* _What this task involves_
Every line containing "Johnson" should be identified and copied from the data below.

------------------------------------

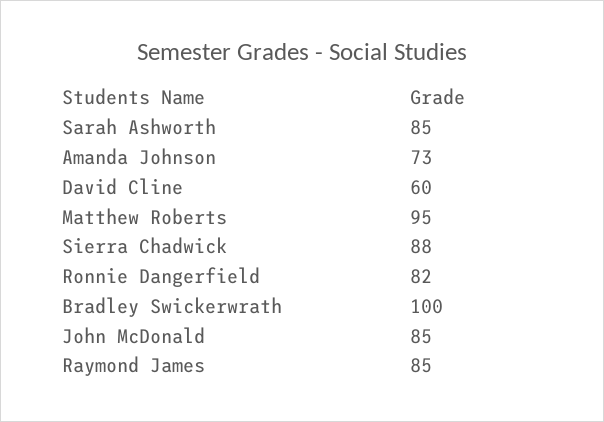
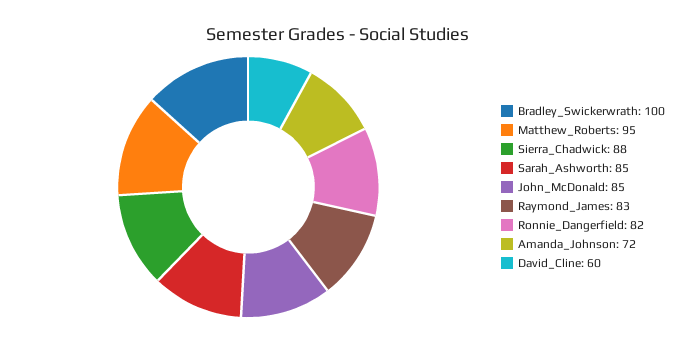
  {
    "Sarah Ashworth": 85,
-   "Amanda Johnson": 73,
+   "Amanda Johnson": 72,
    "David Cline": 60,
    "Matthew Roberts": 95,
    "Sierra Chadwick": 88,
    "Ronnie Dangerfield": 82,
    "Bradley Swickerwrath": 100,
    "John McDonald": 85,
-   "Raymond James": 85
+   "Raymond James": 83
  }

------------------------------------

* _Reply to the exercise_
-   "Amanda Johnson": 73,
+   "Amanda Johnson": 72,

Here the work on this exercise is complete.